KEY POINTS:
Dear Mr President: You owe me. You owe me for what you have taken away - and for what America can't seem to find again.
How will I explain the country you are leaving in 18 months to my two American-born children? What will I tell them when they're ready to vote a decade from now and still living with the repercussions of the damage you have done to America's reputation throughout the world?
Do I teach them that America isn't just the land of baseball and burgers - but now the happy home of water boarding and wire-tapping? Do I explain that our new national symbol isn't just an eagle but one of naked hooded prisoners stacked in pyramids like broken chairs?
You owe me for the future my children will have to work to rebuild someday, and I never agreed to pay that price.
My first presidential memories as a child were of a jowly man resigning under scandal. We danced around loud speakers broadcasting Richard Nixon's resignation speech at summer camp. Watergate taught my generation that presidents were fallible but that we had the power to make them accountable.
I saw two reporters and a newspaper bring down an entire presidency by telling their story. I thought then that when Americans ultimately heard that truth, they listened. I don't think that now.
I have watched my country tragically anaesthetised under a president who has done more to abuse power under the shrill banner of patriotism than any other president in my lifetime.
I went back to America recently and the silence of dissent was deafening. Not in the press but at dinner tables. Every day the New York Times or the Washington Post dutifully churn out what America needs to see but people seem tired of listening.
President Bush is still trying to ban access to presidential papers forever - if he deems it. The Vice-President has defied an order to account for classified information for four years now, and has even moved to abolish the very agency that is pushing him to comply.
Dick Cheney has ordered visitor logs to his office destroyed and won't even reveal the names or size of his staff.
The doors of access and accountability for this presidency slammed shut years ago and no one has harnessed the combined powers of the press, Congress, courts and the people to pry them back open. Our checks and balances are grinding along like some slow-motion parody of the Hurricane Katrina response.
At mid-term elections Democrats blazed in under a banner of change and then crumpled in compromise when it came time to put their money where their mouth is and set a deadline for Iraq. They voted to continue funding the war and then abandoned all withdrawal dates like chalk promises in the rain.

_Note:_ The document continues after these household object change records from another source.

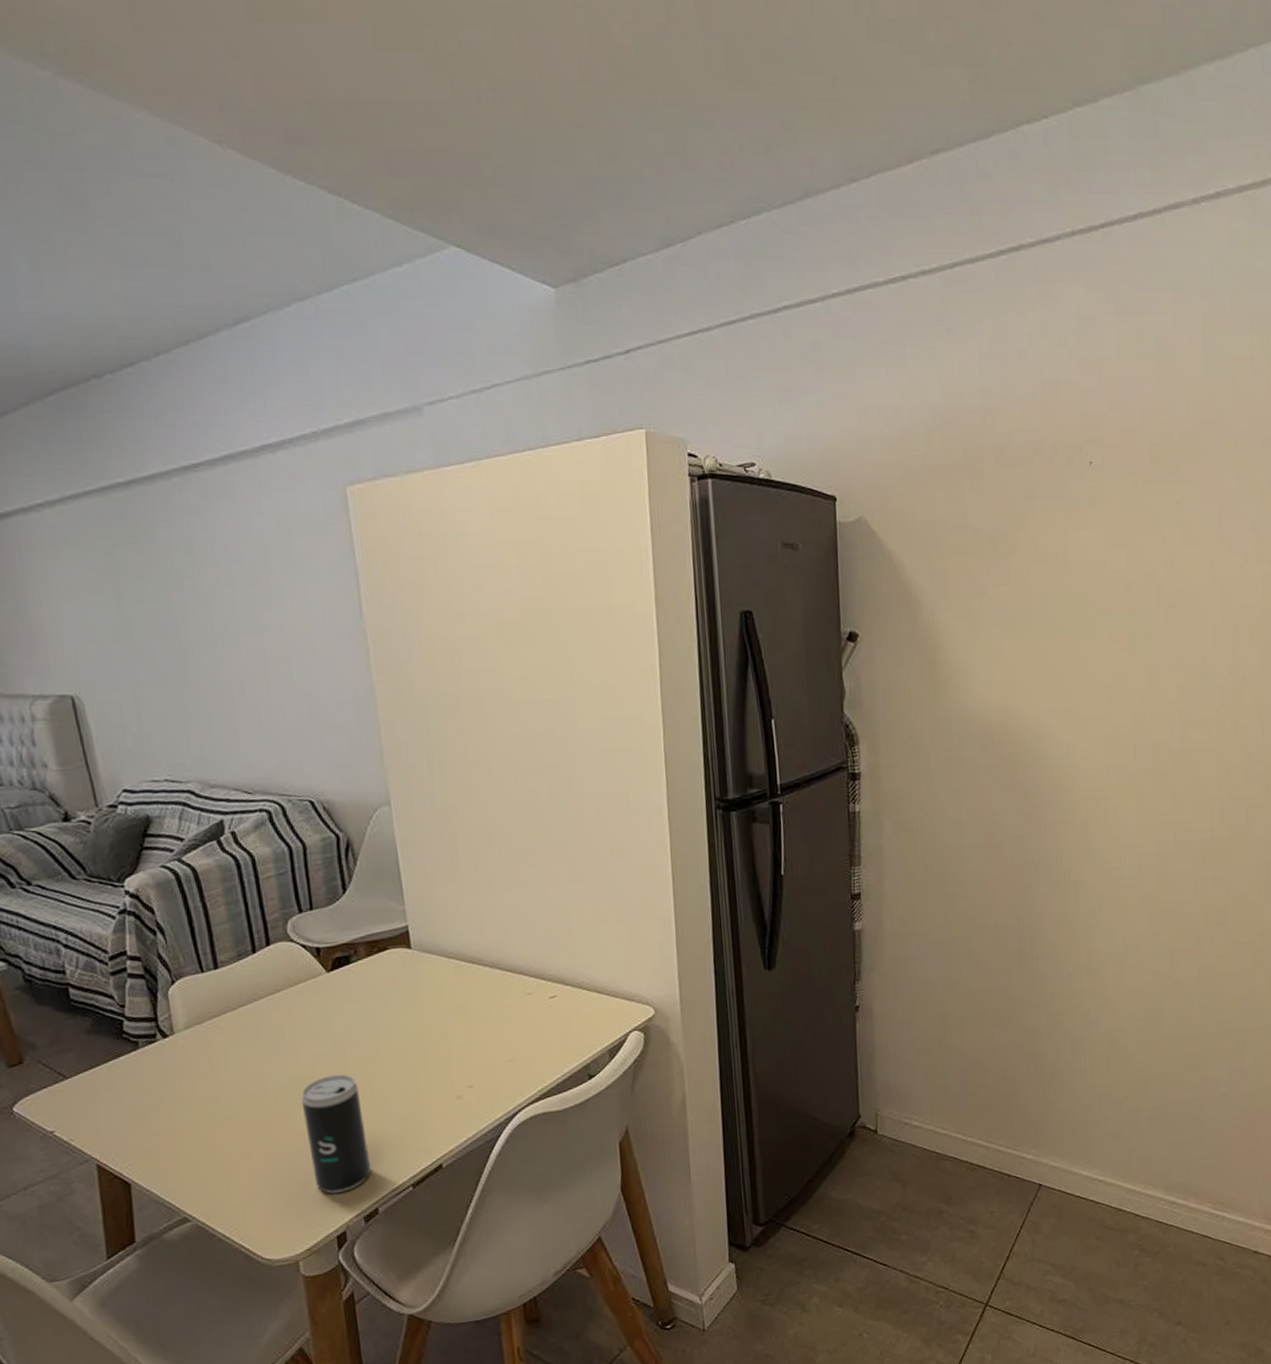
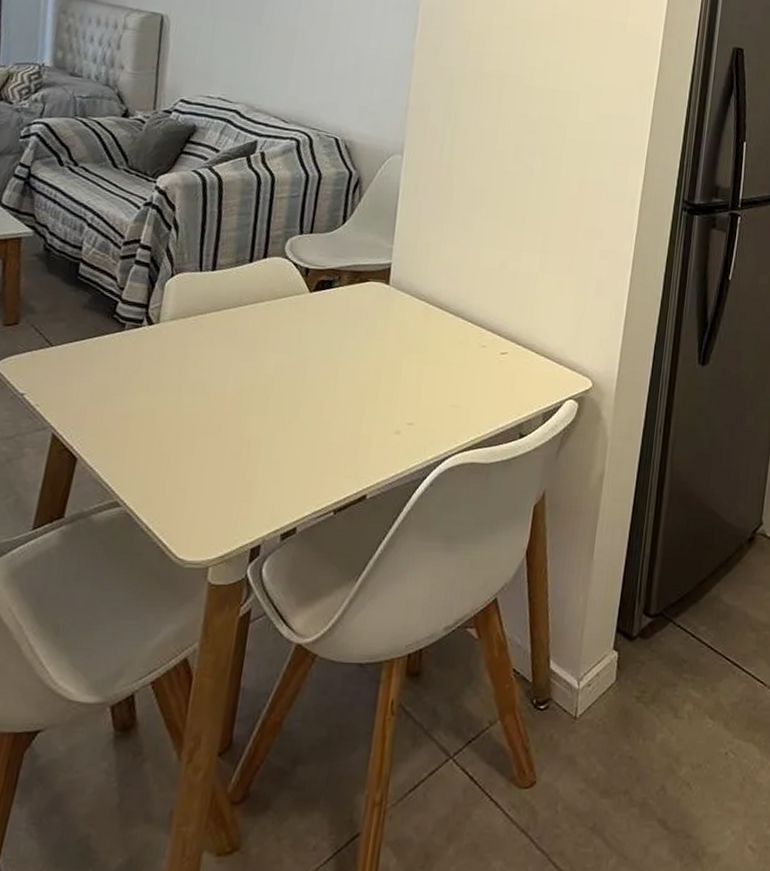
beverage can: present [301,1074,371,1194] -> none [245,388,310,505]

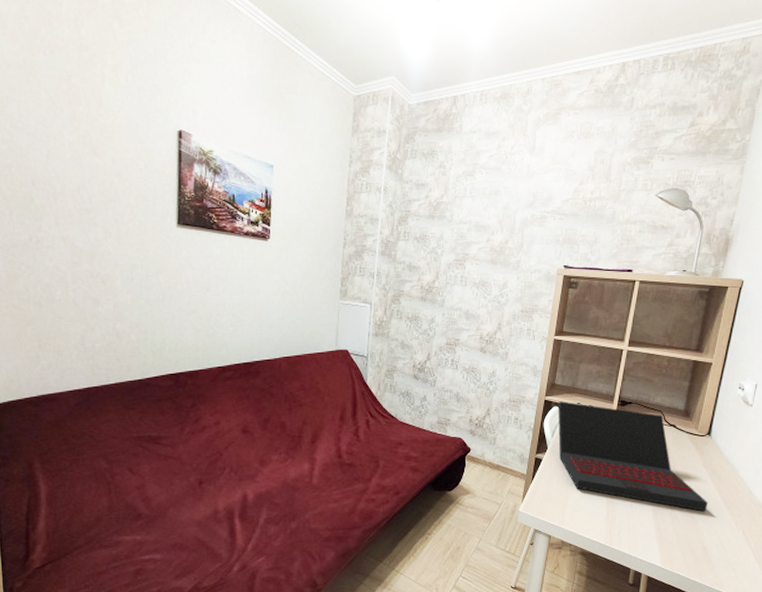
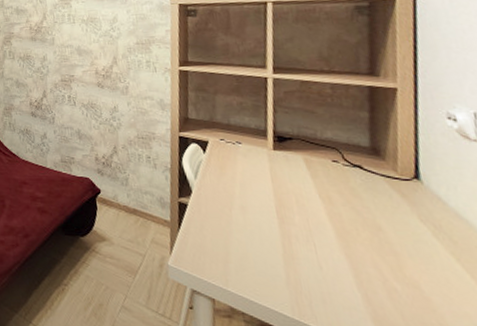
laptop: present [557,401,708,512] -> none [195,137,442,284]

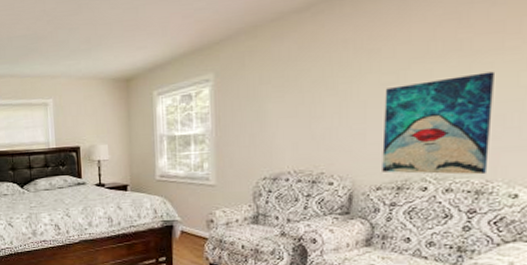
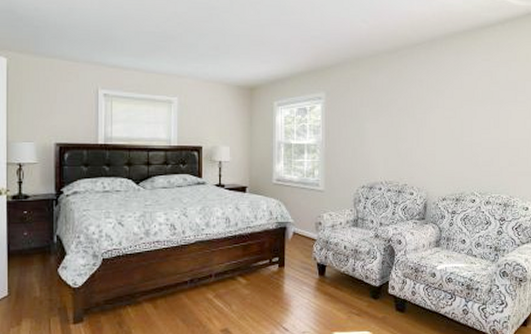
wall art: present [382,71,496,175] -> none [446,117,513,192]

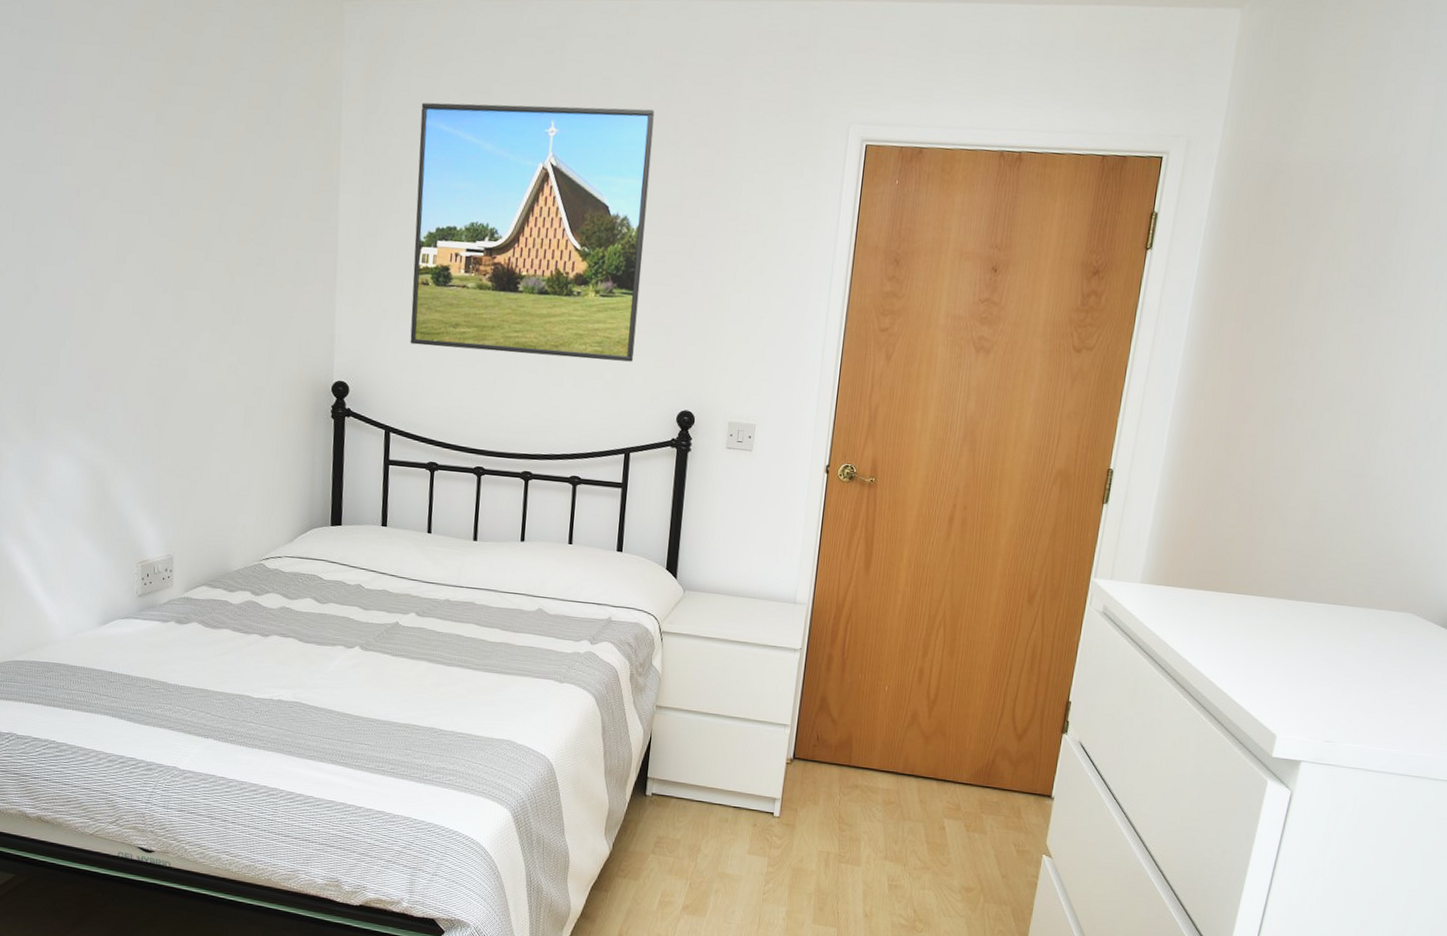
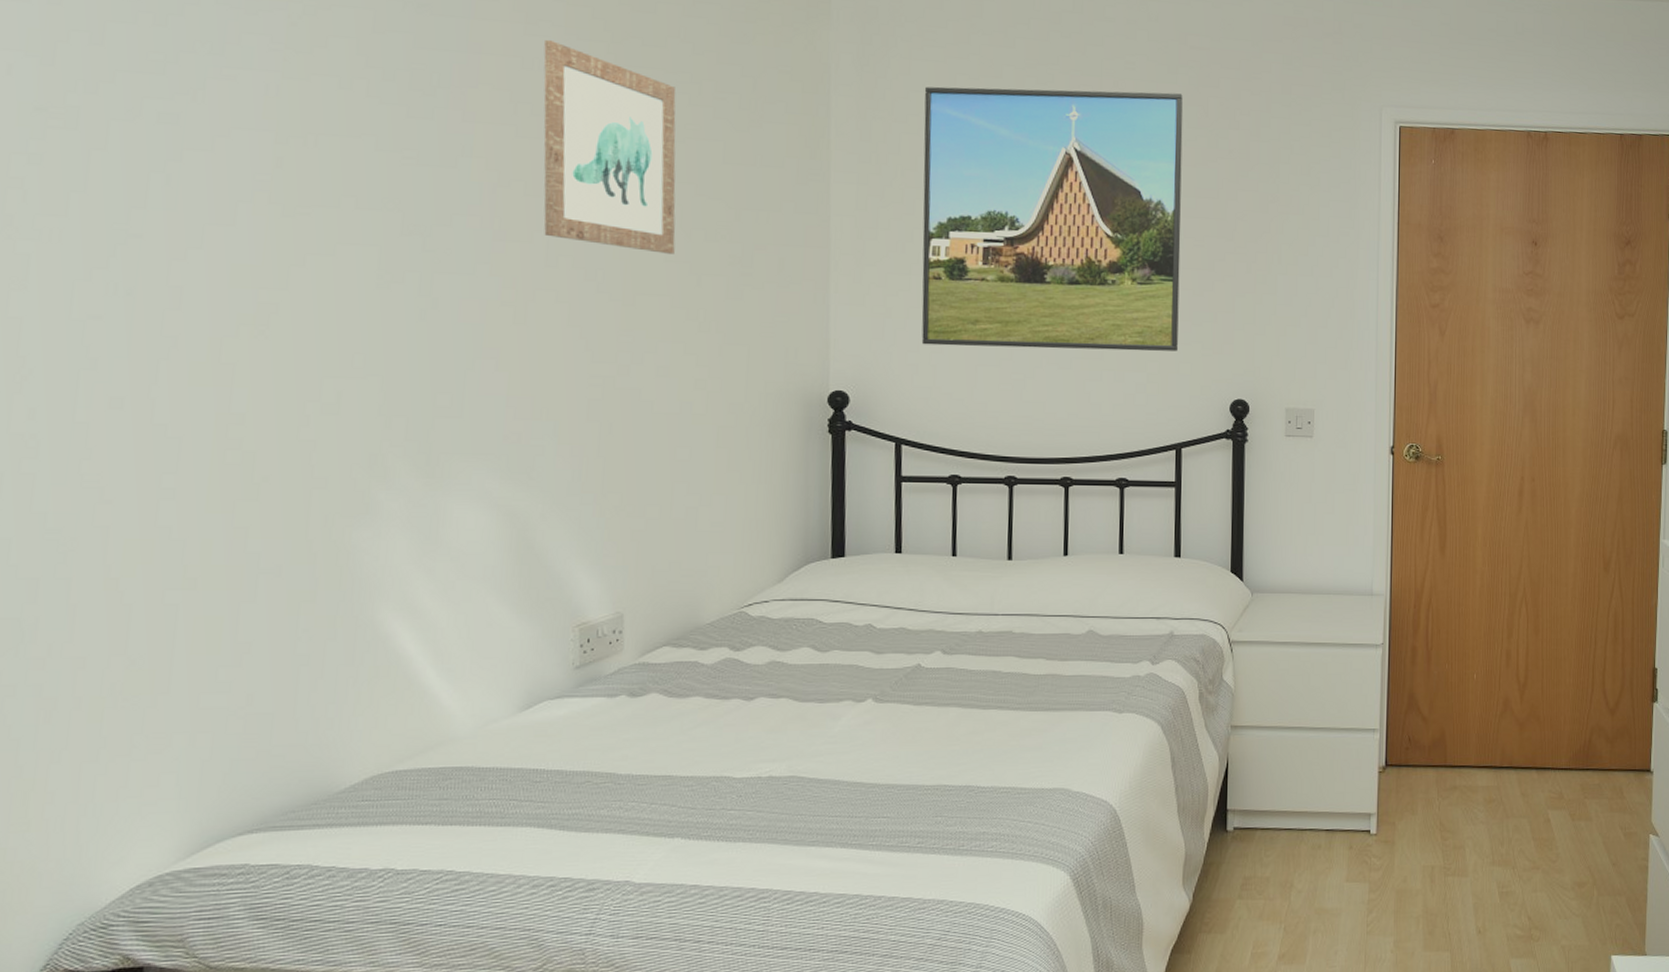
wall art: none [115,59,217,254] -> present [543,39,676,254]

Mr President, I do not believe America is proud of seeing Guantanamo prisoners so hopeless that scores have tried to commit suicide by self-starvation, living in a hellish legal limbo that saw the Geneva Convention ignored.
I do not believe America approves of suspects secretly stolen from their home countries and ferried to places where torture slithers under the radar.
I do not believe Americans want to see their Bill of Rights trampled under the ironically named Patriot Act to allow this Administration to eavesdrop on its own citizens, thumbing its nose at legally required warrants set in place to guard against the very abuse of power you have wielded.
But perhaps I have been wrong. Maybe this is what the American people have wanted all along. After all, they voted for you a second time.
The hardest truth to consider is that perhaps their disapproval of you now is not with your methods but at your lack of success.
The America I see today is just waiting for a bus. The anger I once heard in conversations among friends has dissipated into a disgusted shrug. No wonder the prospect of elections looms so large, so early, this time. America doesn't want to see the mess at its feet so it busies itself focusing on the horizon.
Mr President, I want my country back. I never believed your actions could go unchecked over such a long period with so few repercussions.
Today, the real truth is that you have shaken my faith in a system that should have worked to correct your disastrous tunnel-visioned focus years ago.
You won, Mr President, and an entire next generation of Americans has lost. For that, sir, I cannot forgive what you owe us all.